• **TEXT EXCERPT**
--- START ---

Building Custom vLLM Distributions

Step 1: Build with LlamaStack CLI

Option A: From Template

# Install LlamaStack CLI
pip install llama-stack

# Build from vLLM template
llama stack build --template vllm-gpu --image-type container --image-name my-vllm-dist

Option B: Custom Configuration

Create custom-vllm-build.yaml:

name: custom-vllm
distribution_spec:
  description: Custom vLLM distribution with optimizations
  providers:
    inference: inline::vllm
    memory: inline::faiss
    safety: inline::llama-guard
    agents: inline::meta-reference
    telemetry: inline::meta-reference
image_name: custom-vllm
image_type: container

Build the distribution:

llama stack build --config custom-vllm-build.yaml

Step 2: Enhance with Custom Dockerfile

Create Dockerfile.enhanced:

FROM distribution-custom-vllm:dev

# Install additional dependencies
RUN pip install \
    flash-attn \
    custom-optimization-lib \
    monitoring-tools

# Add custom configurations
COPY vllm-config.json /app/config.json
COPY custom-models/ /app/models/

# Set optimization environment variables
ENV VLLM_USE_FLASH_ATTN=1
ENV VLLM_OPTIMIZATION_LEVEL=high
ENV CUSTOM_GPU_SETTINGS=enabled

# Add health check script
COPY health-check.sh /app/health-check.sh
RUN chmod +x /app/health-check.sh

HEALTHCHECK --interval=30s --timeout=10s --start-period=60s --retries=3 \
  CMD /app/health-check.sh

EXPOSE 8321

Build the enhanced image:

docker build -f Dockerfile.enhanced -t my-registry.com/enhanced-vllm:v1.0.0 .

Step 3: Push to Registry

# Tag for your registry
docker tag my-registry.com/enhanced-vllm:v1.0.0 my-registry.com/enhanced-vllm:latest

# Push to registry
docker push my-registry.com/enhanced-vllm:v1.0.0
docker push my-registry.com/enhanced-vllm:latest

Step 4: Deploy with Operator

apiVersion: llamastack.io/v1alpha1
kind: LlamaStackDistribution
metadata:
  name: enhanced-vllm-dist
  namespace: production
spec:
  replicas: 2
  server:
    distribution:
      image: "my-registry.com/enhanced-vllm:v1.0.0"
    containerSpec:
      resources:
        requests:
          nvidia.com/gpu: "2"
          memory: "32Gi"
          cpu: "8"
        limits:
          nvidia.com/gpu: "2"
          memory: "64Gi"
          cpu: "16"
      env:
        - name: INFERENCE_MODEL
          value: "meta-llama/Llama-2-13b-chat-hf"
        - name: VLLM_TENSOR_PARALLEL_SIZE
          value: "2"
        - name: VLLM_GPU_MEMORY_UTILIZATION
          value: "0.85"
        - name: CUSTOM_OPTIMIZATION
          value: "enabled"
    storage:
      size: "200Gi"

--- END ---

• **GIVEN RECORDS**
--- START ---

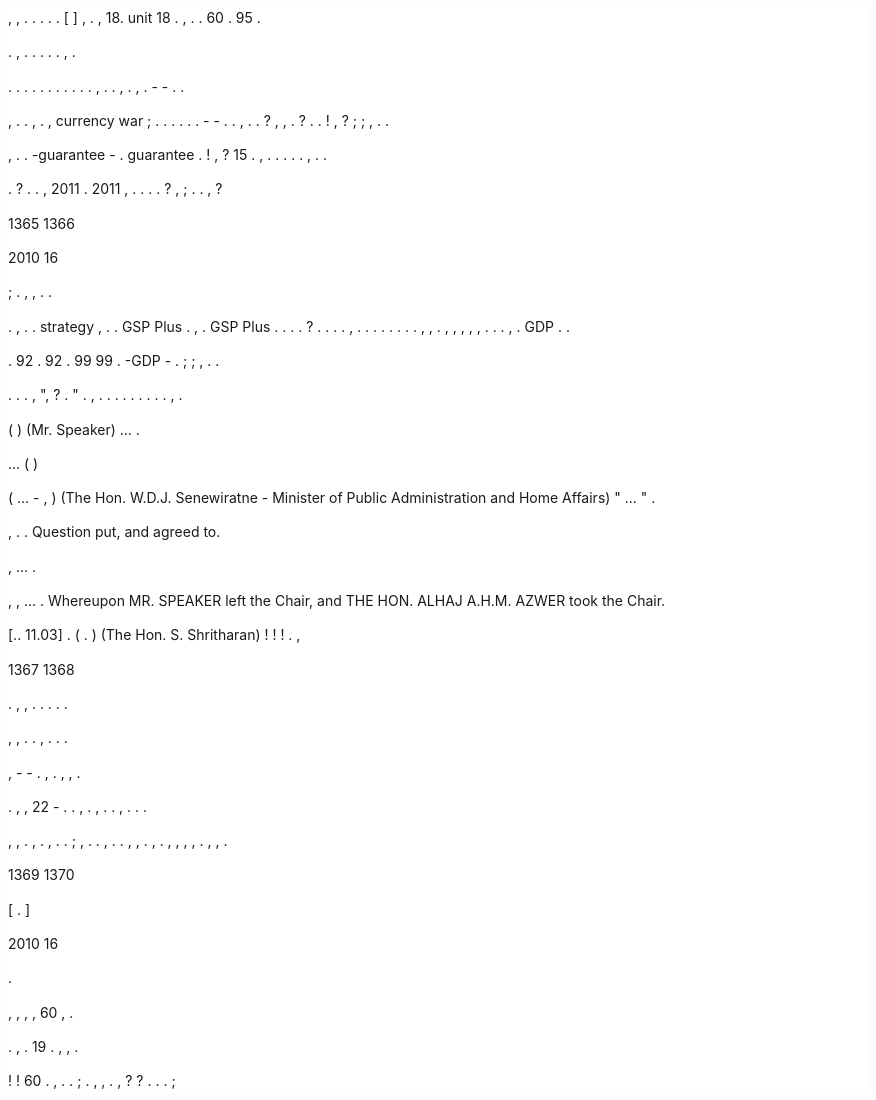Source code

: , , . . . . . [ ] , . , 18. unit 18 . , . . 60 . 95 .

. , . . . . . , .

. . . . . . . . . . . , . . , . , . - - . .

, . . , . , currency war ; . . . . . . - - . . , . . ? , , . ? . . ! , ? ; ; , . .

, . . -guarantee - . guarantee . ! , ? 15 . , . . . . . , . .

. ? . . , 2011 . 2011 , . . . . ? , ; . . , ?

1365 1366

2010 16

; . , , . .

. , . . strategy , . . GSP Plus . , . GSP Plus . . . . ? . . . . , . . . . . . . . , , . , , , , , . . . , . GDP . .

. 92 . 92 . 99 99 . -GDP - . ; ; , . .

. . . , ", ? . " . , . . . . . . . . . , .

( ) (Mr. Speaker) ... .

... ( )

( ... - , ) (The Hon. W.D.J. Senewiratne - Minister of Public Administration and Home Affairs) " ... " .

, . . Question put, and agreed to.

, ... .

, , ... . Whereupon MR. SPEAKER left the Chair, and THE HON. ALHAJ A.H.M. AZWER took the Chair.

[.. 11.03] . ( . ) (The Hon. S. Shritharan) ! ! ! . ,

1367 1368

. , , . . . . .

, , . . , . . .

, - - . , . , , .

. , , 22 - . . , . , . . , . . .

, , . , . , . . ; , . . , . . , , . , . , , , , . , , .

1369 1370

[ . ]

2010 16

.

, , , , 60 , .

. , . 19 . , , .

! ! 60 . , . . ; . , , . , ? ? . . . ;
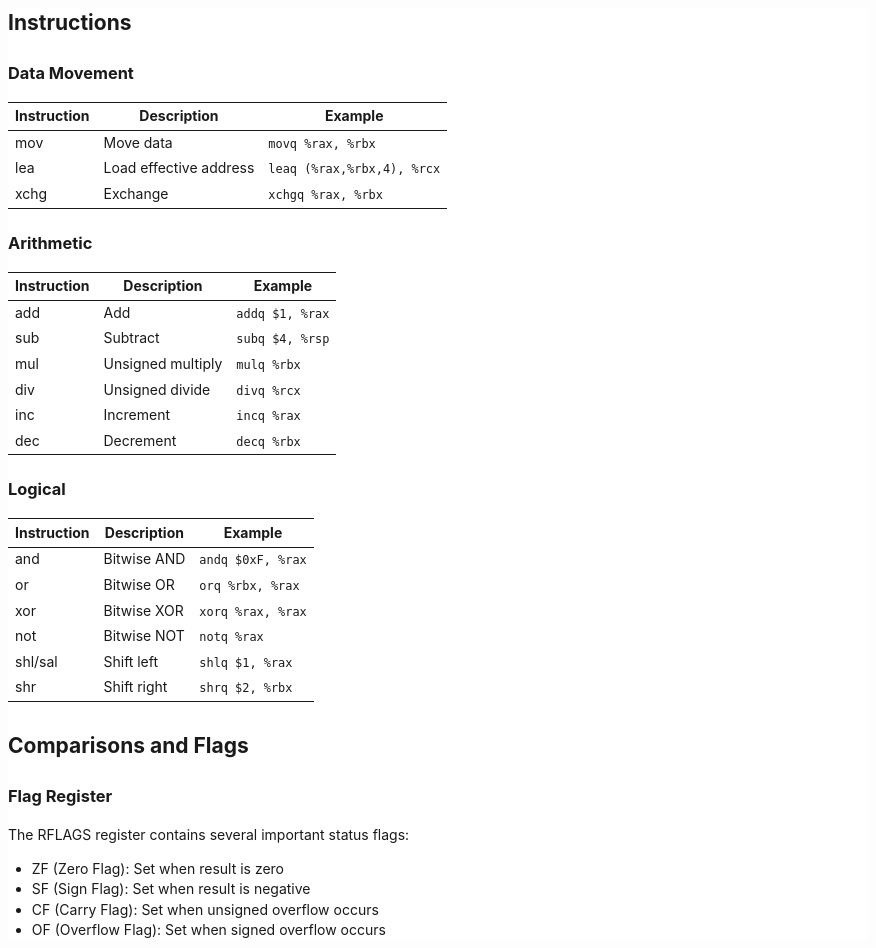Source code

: 
## Instructions <a name="instructions"></a>

### Data Movement
| Instruction | Description | Example |
|-------------|-------------|---------|
| mov         | Move data   | `movq %rax, %rbx` |
| lea         | Load effective address | `leaq (%rax,%rbx,4), %rcx` |
| xchg        | Exchange    | `xchgq %rax, %rbx` |

### Arithmetic
| Instruction | Description | Example |
|-------------|-------------|---------|
| add         | Add         | `addq $1, %rax` |
| sub         | Subtract    | `subq $4, %rsp` |
| mul         | Unsigned multiply | `mulq %rbx` |
| div         | Unsigned divide   | `divq %rcx` |
| inc         | Increment   | `incq %rax` |
| dec         | Decrement   | `decq %rbx` |

### Logical
| Instruction | Description | Example |
|-------------|-------------|---------|
| and         | Bitwise AND | `andq $0xF, %rax` |
| or          | Bitwise OR  | `orq %rbx, %rax` |
| xor         | Bitwise XOR | `xorq %rax, %rax` |
| not         | Bitwise NOT | `notq %rax` |
| shl/sal     | Shift left  | `shlq $1, %rax` |
| shr         | Shift right | `shrq $2, %rbx` |


## Comparisons and Flags <a name="comparisons"></a>

### Flag Register
The RFLAGS register contains several important status flags:
- ZF (Zero Flag): Set when result is zero
- SF (Sign Flag): Set when result is negative
- CF (Carry Flag): Set when unsigned overflow occurs
- OF (Overflow Flag): Set when signed overflow occurs
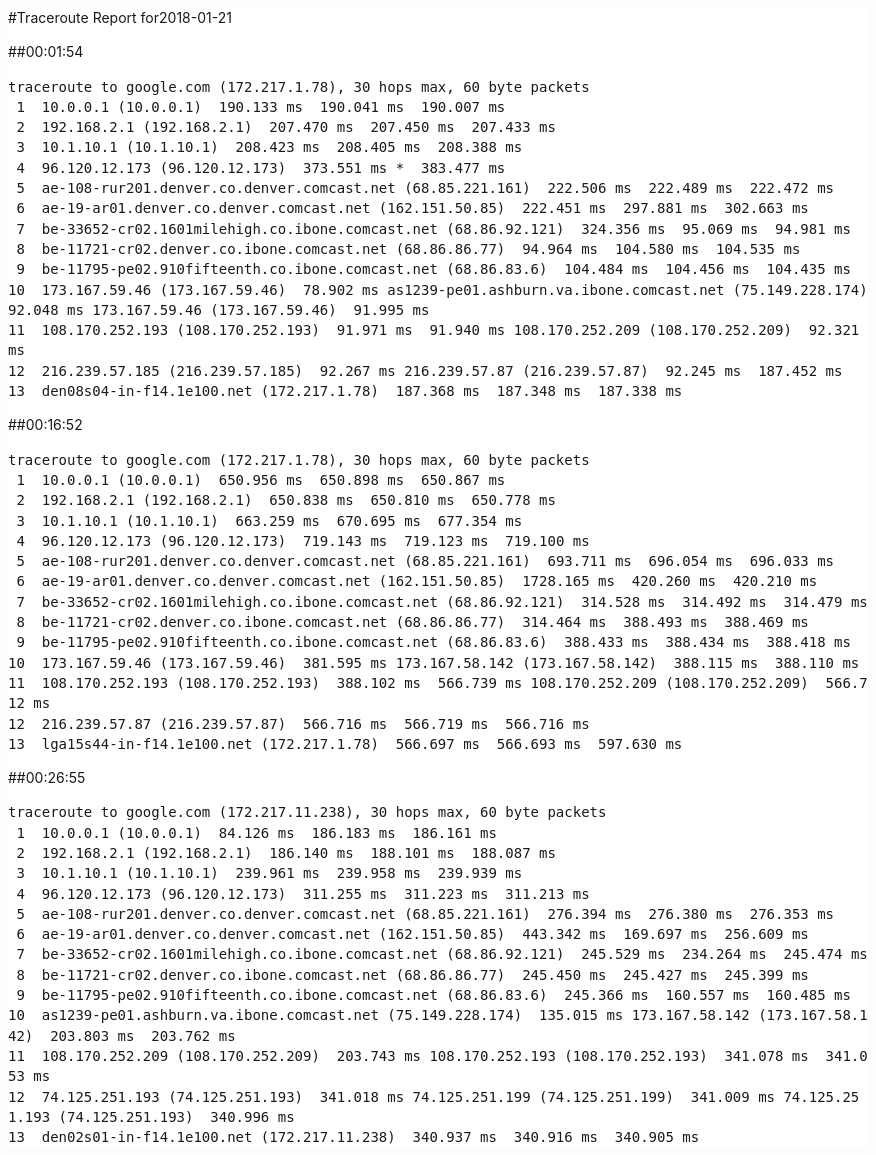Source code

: #Traceroute Report for2018-01-21

##00:01:54

<p><pre><samp>traceroute to google.com (172.217.1.78), 30 hops max, 60 byte packets
 1  10.0.0.1 (10.0.0.1)  190.133 ms  190.041 ms  190.007 ms
 2  192.168.2.1 (192.168.2.1)  207.470 ms  207.450 ms  207.433 ms
 3  10.1.10.1 (10.1.10.1)  208.423 ms  208.405 ms  208.388 ms
 4  96.120.12.173 (96.120.12.173)  373.551 ms *  383.477 ms
 5  ae-108-rur201.denver.co.denver.comcast.net (68.85.221.161)  222.506 ms  222.489 ms  222.472 ms
 6  ae-19-ar01.denver.co.denver.comcast.net (162.151.50.85)  222.451 ms  297.881 ms  302.663 ms
 7  be-33652-cr02.1601milehigh.co.ibone.comcast.net (68.86.92.121)  324.356 ms  95.069 ms  94.981 ms
 8  be-11721-cr02.denver.co.ibone.comcast.net (68.86.86.77)  94.964 ms  104.580 ms  104.535 ms
 9  be-11795-pe02.910fifteenth.co.ibone.comcast.net (68.86.83.6)  104.484 ms  104.456 ms  104.435 ms
10  173.167.59.46 (173.167.59.46)  78.902 ms as1239-pe01.ashburn.va.ibone.comcast.net (75.149.228.174)  92.048 ms 173.167.59.46 (173.167.59.46)  91.995 ms
11  108.170.252.193 (108.170.252.193)  91.971 ms  91.940 ms 108.170.252.209 (108.170.252.209)  92.321 ms
12  216.239.57.185 (216.239.57.185)  92.267 ms 216.239.57.87 (216.239.57.87)  92.245 ms  187.452 ms
13  den08s04-in-f14.1e100.net (172.217.1.78)  187.368 ms  187.348 ms  187.338 ms</samp></pre></p>

##00:16:52

<p><pre><samp>traceroute to google.com (172.217.1.78), 30 hops max, 60 byte packets
 1  10.0.0.1 (10.0.0.1)  650.956 ms  650.898 ms  650.867 ms
 2  192.168.2.1 (192.168.2.1)  650.838 ms  650.810 ms  650.778 ms
 3  10.1.10.1 (10.1.10.1)  663.259 ms  670.695 ms  677.354 ms
 4  96.120.12.173 (96.120.12.173)  719.143 ms  719.123 ms  719.100 ms
 5  ae-108-rur201.denver.co.denver.comcast.net (68.85.221.161)  693.711 ms  696.054 ms  696.033 ms
 6  ae-19-ar01.denver.co.denver.comcast.net (162.151.50.85)  1728.165 ms  420.260 ms  420.210 ms
 7  be-33652-cr02.1601milehigh.co.ibone.comcast.net (68.86.92.121)  314.528 ms  314.492 ms  314.479 ms
 8  be-11721-cr02.denver.co.ibone.comcast.net (68.86.86.77)  314.464 ms  388.493 ms  388.469 ms
 9  be-11795-pe02.910fifteenth.co.ibone.comcast.net (68.86.83.6)  388.433 ms  388.434 ms  388.418 ms
10  173.167.59.46 (173.167.59.46)  381.595 ms 173.167.58.142 (173.167.58.142)  388.115 ms  388.110 ms
11  108.170.252.193 (108.170.252.193)  388.102 ms  566.739 ms 108.170.252.209 (108.170.252.209)  566.712 ms
12  216.239.57.87 (216.239.57.87)  566.716 ms  566.719 ms  566.716 ms
13  lga15s44-in-f14.1e100.net (172.217.1.78)  566.697 ms  566.693 ms  597.630 ms</samp></pre></p>

##00:26:55

<p><pre><samp>traceroute to google.com (172.217.11.238), 30 hops max, 60 byte packets
 1  10.0.0.1 (10.0.0.1)  84.126 ms  186.183 ms  186.161 ms
 2  192.168.2.1 (192.168.2.1)  186.140 ms  188.101 ms  188.087 ms
 3  10.1.10.1 (10.1.10.1)  239.961 ms  239.958 ms  239.939 ms
 4  96.120.12.173 (96.120.12.173)  311.255 ms  311.223 ms  311.213 ms
 5  ae-108-rur201.denver.co.denver.comcast.net (68.85.221.161)  276.394 ms  276.380 ms  276.353 ms
 6  ae-19-ar01.denver.co.denver.comcast.net (162.151.50.85)  443.342 ms  169.697 ms  256.609 ms
 7  be-33652-cr02.1601milehigh.co.ibone.comcast.net (68.86.92.121)  245.529 ms  234.264 ms  245.474 ms
 8  be-11721-cr02.denver.co.ibone.comcast.net (68.86.86.77)  245.450 ms  245.427 ms  245.399 ms
 9  be-11795-pe02.910fifteenth.co.ibone.comcast.net (68.86.83.6)  245.366 ms  160.557 ms  160.485 ms
10  as1239-pe01.ashburn.va.ibone.comcast.net (75.149.228.174)  135.015 ms 173.167.58.142 (173.167.58.142)  203.803 ms  203.762 ms
11  108.170.252.209 (108.170.252.209)  203.743 ms 108.170.252.193 (108.170.252.193)  341.078 ms  341.053 ms
12  74.125.251.193 (74.125.251.193)  341.018 ms 74.125.251.199 (74.125.251.199)  341.009 ms 74.125.251.193 (74.125.251.193)  340.996 ms
13  den02s01-in-f14.1e100.net (172.217.11.238)  340.937 ms  340.916 ms  340.905 ms</samp></pre></p>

--- END ---

• **TASK OBJECTIVE**
Retype everything in the vLLM distribution guide from "# Add health" down to "-t my-registry.com/enhanced-vllm:v1.0.0 .". Nothing here depends on the records.

• **TASK SOLUTION**
# Add health check script
COPY health-check.sh /app/health-check.sh
RUN chmod +x /app/health-check.sh

HEALTHCHECK --interval=30s --timeout=10s --start-period=60s --retries=3 \
  CMD /app/health-check.sh

EXPOSE 8321

Build the enhanced image:

docker build -f Dockerfile.enhanced -t my-registry.com/enhanced-vllm:v1.0.0 .